На воде оставалась от парома широкая, недолговечная дорога; глядя на неё, хотелось Вассиану бежать, догнать Фаддея, спросить то главное, страшней чего нет в мире, — затмилась ли навеки правда? Но дорога растворялась в теченьи реки, и Вассиан ещё печальнее подымался в гору. Единственный выход оставался братии: перенести Фиваиду дальше на восток, где бродят ещё не стрелянные звери, лежат некопаные земли, живёт неграмотный человек. Уйти предполагалось ночью, а остатнее место пустить огнём. Евсевия, благо и весил мало, должны были нести по очереди Филофей, Феофилакт и Ксенофонт, беглец афонский.

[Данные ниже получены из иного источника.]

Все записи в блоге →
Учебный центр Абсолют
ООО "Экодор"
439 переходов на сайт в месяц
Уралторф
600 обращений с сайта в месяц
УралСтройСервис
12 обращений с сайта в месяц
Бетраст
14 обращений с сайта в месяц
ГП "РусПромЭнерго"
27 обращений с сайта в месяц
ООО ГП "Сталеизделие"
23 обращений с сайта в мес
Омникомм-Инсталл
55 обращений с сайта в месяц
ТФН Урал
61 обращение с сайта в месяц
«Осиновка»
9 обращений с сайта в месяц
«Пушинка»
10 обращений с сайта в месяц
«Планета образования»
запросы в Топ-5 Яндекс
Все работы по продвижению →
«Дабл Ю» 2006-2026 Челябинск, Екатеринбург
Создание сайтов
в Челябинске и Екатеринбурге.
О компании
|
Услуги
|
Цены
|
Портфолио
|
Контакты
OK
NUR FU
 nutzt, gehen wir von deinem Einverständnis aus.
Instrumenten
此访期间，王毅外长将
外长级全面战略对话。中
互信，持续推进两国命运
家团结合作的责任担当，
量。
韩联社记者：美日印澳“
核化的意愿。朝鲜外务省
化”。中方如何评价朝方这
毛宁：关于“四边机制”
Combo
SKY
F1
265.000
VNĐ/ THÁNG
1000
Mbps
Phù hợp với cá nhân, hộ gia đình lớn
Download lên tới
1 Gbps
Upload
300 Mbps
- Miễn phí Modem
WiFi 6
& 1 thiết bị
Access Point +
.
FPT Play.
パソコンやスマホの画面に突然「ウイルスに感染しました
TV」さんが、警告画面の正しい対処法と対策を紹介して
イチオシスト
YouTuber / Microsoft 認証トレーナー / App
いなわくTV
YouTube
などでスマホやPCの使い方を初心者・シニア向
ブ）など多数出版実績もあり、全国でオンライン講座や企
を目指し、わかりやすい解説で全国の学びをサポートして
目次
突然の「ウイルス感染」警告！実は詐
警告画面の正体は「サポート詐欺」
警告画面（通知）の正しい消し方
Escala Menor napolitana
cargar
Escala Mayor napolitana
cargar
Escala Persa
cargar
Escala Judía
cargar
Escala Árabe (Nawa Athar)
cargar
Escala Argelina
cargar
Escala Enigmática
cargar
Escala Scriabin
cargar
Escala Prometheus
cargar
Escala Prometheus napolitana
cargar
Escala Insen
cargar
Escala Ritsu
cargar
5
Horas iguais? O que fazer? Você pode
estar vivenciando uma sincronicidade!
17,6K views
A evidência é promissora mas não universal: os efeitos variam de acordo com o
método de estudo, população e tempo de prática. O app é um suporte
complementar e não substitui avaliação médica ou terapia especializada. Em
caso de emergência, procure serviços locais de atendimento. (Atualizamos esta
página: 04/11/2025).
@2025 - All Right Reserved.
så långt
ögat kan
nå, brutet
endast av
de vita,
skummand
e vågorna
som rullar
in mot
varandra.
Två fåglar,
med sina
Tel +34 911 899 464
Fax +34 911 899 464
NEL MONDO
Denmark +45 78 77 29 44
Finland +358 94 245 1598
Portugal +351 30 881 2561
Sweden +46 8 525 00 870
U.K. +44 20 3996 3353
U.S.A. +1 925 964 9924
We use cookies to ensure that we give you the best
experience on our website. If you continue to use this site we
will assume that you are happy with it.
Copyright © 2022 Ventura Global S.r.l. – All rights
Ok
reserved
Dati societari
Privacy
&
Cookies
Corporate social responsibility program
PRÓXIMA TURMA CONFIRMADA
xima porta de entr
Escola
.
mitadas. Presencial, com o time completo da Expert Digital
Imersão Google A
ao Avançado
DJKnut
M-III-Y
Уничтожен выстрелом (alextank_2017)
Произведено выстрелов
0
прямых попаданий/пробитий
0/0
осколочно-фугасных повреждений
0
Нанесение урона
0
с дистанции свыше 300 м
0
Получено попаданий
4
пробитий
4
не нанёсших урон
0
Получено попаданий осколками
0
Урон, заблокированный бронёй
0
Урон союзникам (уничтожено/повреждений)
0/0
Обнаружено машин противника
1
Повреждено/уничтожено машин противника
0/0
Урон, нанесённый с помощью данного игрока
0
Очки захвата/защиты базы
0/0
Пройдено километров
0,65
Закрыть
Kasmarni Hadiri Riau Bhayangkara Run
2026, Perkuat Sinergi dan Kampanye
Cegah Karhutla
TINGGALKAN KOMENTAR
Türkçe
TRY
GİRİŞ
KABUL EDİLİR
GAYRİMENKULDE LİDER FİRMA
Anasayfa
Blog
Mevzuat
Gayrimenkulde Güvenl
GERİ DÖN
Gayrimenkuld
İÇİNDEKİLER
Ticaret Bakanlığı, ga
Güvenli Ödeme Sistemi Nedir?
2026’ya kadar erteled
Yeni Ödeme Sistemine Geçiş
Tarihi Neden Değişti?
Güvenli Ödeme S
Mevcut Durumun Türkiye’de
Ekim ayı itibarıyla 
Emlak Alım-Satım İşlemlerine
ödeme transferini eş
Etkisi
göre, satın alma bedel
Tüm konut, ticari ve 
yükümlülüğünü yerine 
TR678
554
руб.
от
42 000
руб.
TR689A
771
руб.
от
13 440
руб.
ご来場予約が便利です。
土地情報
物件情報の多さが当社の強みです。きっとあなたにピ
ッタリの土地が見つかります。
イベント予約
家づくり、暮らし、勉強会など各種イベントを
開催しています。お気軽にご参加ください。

Уже смастерил Устин подобие креслица, обшитое войлоком, на манер козули, как носят каменщики кирпичи на стройку; уже натащил Филофей сухого можжевелового хворосту охапок тридцать в хлебню, откуда час спустя по уходе должно было возникнуть пламя; уже назначена была ночь ухода, как вдруг наступило непредвиденное обстоятельство: заболел Евсевий, и болезнь его была смешная — насморк.

Тогда, осознав в нём ещё живого человека, братия спохватилась и несколько раз выносила Евсевия на воздух; так и мещане проветривают время от времени содержимое глубоких укладок. Прикрытый кисейкой от комаров, святой недвижно, как чурбак, лежал на соломенном тюфячке, маленький и уже подсушенный знойкими ветерками смерти. На четвёртые сутки, когда освоились со светом его ослабевшие глаза, его перенесли по собственной просьбе ближе к берегу и подсунули под спину мешок с мякиной, чтоб святой мог сидеть и видеть… Должно быть, многое переменилось за те десятки лет, которые пролежал Евсевий в своей прижизненной могиле. Цветистые зелёные пятна сумбурно распускались впереди, а в них качались алые шары, и он обиженно покачал головой, когда ему сказали, что это шиповный куст, сплошь облитый цветами. Нет, видно, его обманывали!.. Сюда, где раньше сладостно тешила слух тишина, врывалось теперь перебойное гуденье локомобиля, а там, где ускользающая Соть мощно взбегала в небо, простиралось серое первозданное месиво; да и то немногое, что ещё доступно было глазу, застилало старческой слезой. Он огорчённо отвернулся к братии и, с трудом разглядев их озабоченные лица, понял, что от него, пока не утерял дара речи, ждут они последнего поученья.